Records shown Block Start

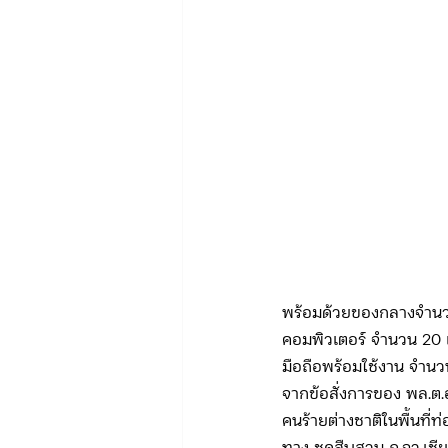
พร้อมด้วยของกลางจำนวน 6
คอมพิวเตอร์ จำนวน 20 เค
มือถือพร้อมใช้งาน จำนว
จากข้อสั่งการของ พล.ต.
คนร้ายต่างชาติในพื้นที่ท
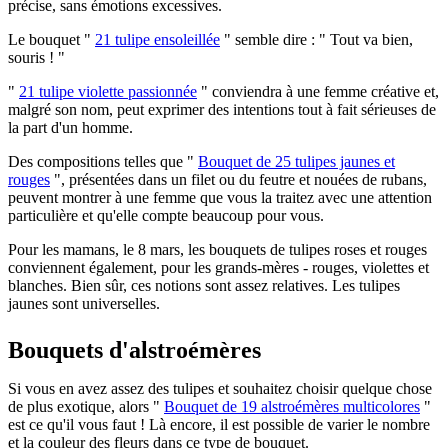
précise, sans émotions excessives.
Le bouquet "
21 tulipe ensoleillée
" semble dire : " Tout va bien,
souris ! "
"
21 tulipe violette passionnée
" conviendra à une femme créative et,
malgré son nom, peut exprimer des intentions tout à fait sérieuses de
la part d'un homme.
Des compositions telles que "
Bouquet de 25 tulipes jaunes et
rouges
", présentées dans un filet ou du feutre et nouées de rubans,
peuvent montrer à une femme que vous la traitez avec une attention
particulière et qu'elle compte beaucoup pour vous.
Pour les mamans, le 8 mars, les bouquets de tulipes roses et rouges
conviennent également, pour les grands-mères - rouges, violettes et
blanches. Bien sûr, ces notions sont assez relatives. Les tulipes
jaunes sont universelles.
Bouquets d'alstroémères
Si vous en avez assez des tulipes et souhaitez choisir quelque chose
de plus exotique, alors "
Bouquet de 19 alstroémères multicolores
"
est ce qu'il vous faut ! Là encore, il est possible de varier le nombre
et la couleur des fleurs dans ce type de bouquet.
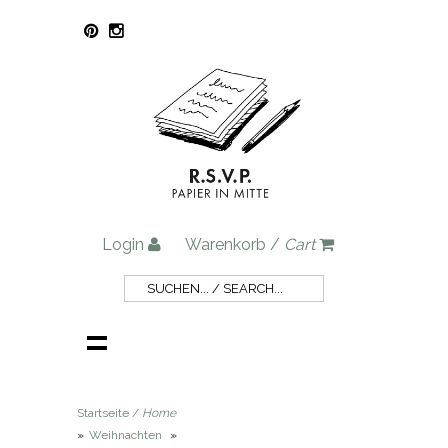
Login
Warenkorb /
Cart
Startseite /
Home
»
Weihnachten
»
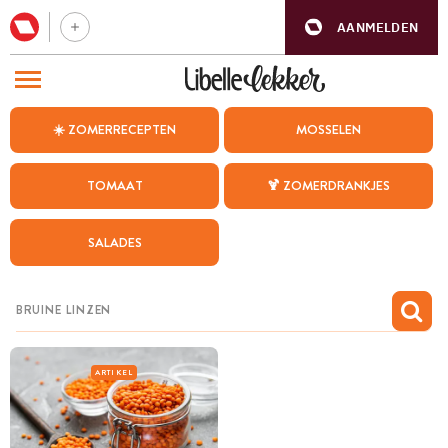
AANMELDEN
BEZOEK ONZE ANDERE WEBSITES
☀️ ZOMERRECEPTEN
MOSSELEN
RECEPTEN
TOMAAT
🍹 ZOMERDRANKJES
WEEKMENU
SALADES
CHAT MET MAIA
INSPIRATIE
MIJN BEWAARDE RECEPTEN
ARTIKEL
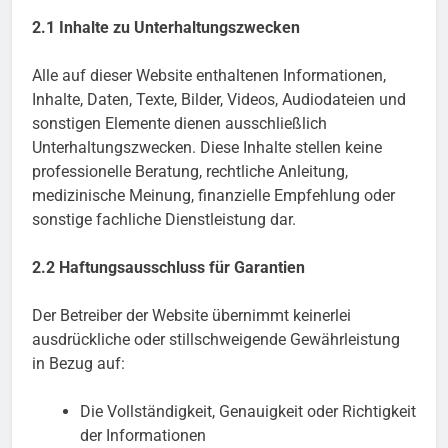
2.1 Inhalte zu Unterhaltungszwecken
Alle auf dieser Website enthaltenen Informationen,
Inhalte, Daten, Texte, Bilder, Videos, Audiodateien und
sonstigen Elemente dienen ausschließlich
Unterhaltungszwecken. Diese Inhalte stellen keine
professionelle Beratung, rechtliche Anleitung,
medizinische Meinung, finanzielle Empfehlung oder
sonstige fachliche Dienstleistung dar.
2.2 Haftungsausschluss für Garantien
Der Betreiber der Website übernimmt keinerlei
ausdrückliche oder stillschweigende Gewährleistung
in Bezug auf:
Die Vollständigkeit, Genauigkeit oder Richtigkeit
der Informationen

Records shown Block End

From the first line of the records through the line with "professionelle Beratung, rechtliche", reproduce each line exactly and leave the pictures out.

พร้อมด้วยของกลางจำนวน 6
คอมพิวเตอร์ จำนวน 20 เค
มือถือพร้อมใช้งาน จำนว
จากข้อสั่งการของ พล.ต.
คนร้ายต่างชาติในพื้นที่ท
précise, sans émotions excessives.
Le bouquet "
21 tulipe ensoleillée
" semble dire : " Tout va bien,
souris ! "
"
21 tulipe violette passionnée
" conviendra à une femme créative et,
malgré son nom, peut exprimer des intentions tout à fait sérieuses de
la part d'un homme.
Des compositions telles que "
Bouquet de 25 tulipes jaunes et
rouges
", présentées dans un filet ou du feutre et nouées de rubans,
peuvent montrer à une femme que vous la traitez avec une attention
particulière et qu'elle compte beaucoup pour vous.
Pour les mamans, le 8 mars, les bouquets de tulipes roses et rouges
conviennent également, pour les grands-mères - rouges, violettes et
blanches. Bien sûr, ces notions sont assez relatives. Les tulipes
jaunes sont universelles.
Bouquets d'alstroémères
Si vous en avez assez des tulipes et souhaitez choisir quelque chose
de plus exotique, alors "
Bouquet de 19 alstroémères multicolores
"
est ce qu'il vous faut ! Là encore, il est possible de varier le nombre
et la couleur des fleurs dans ce type de bouquet.
Login
Warenkorb /
Cart
Startseite /
Home
»
Weihnachten
»
AANMELDEN
BEZOEK ONZE ANDERE WEBSITES
☀️ ZOMERRECEPTEN
MOSSELEN
RECEPTEN
TOMAAT
🍹 ZOMERDRANKJES
WEEKMENU
SALADES
CHAT MET MAIA
INSPIRATIE
MIJN BEWAARDE RECEPTEN
ARTIKEL
2.1 Inhalte zu Unterhaltungszwecken
Alle auf dieser Website enthaltenen Informationen,
Inhalte, Daten, Texte, Bilder, Videos, Audiodateien und
sonstigen Elemente dienen ausschließlich
Unterhaltungszwecken. Diese Inhalte stellen keine
professionelle Beratung, rechtliche Anleitung,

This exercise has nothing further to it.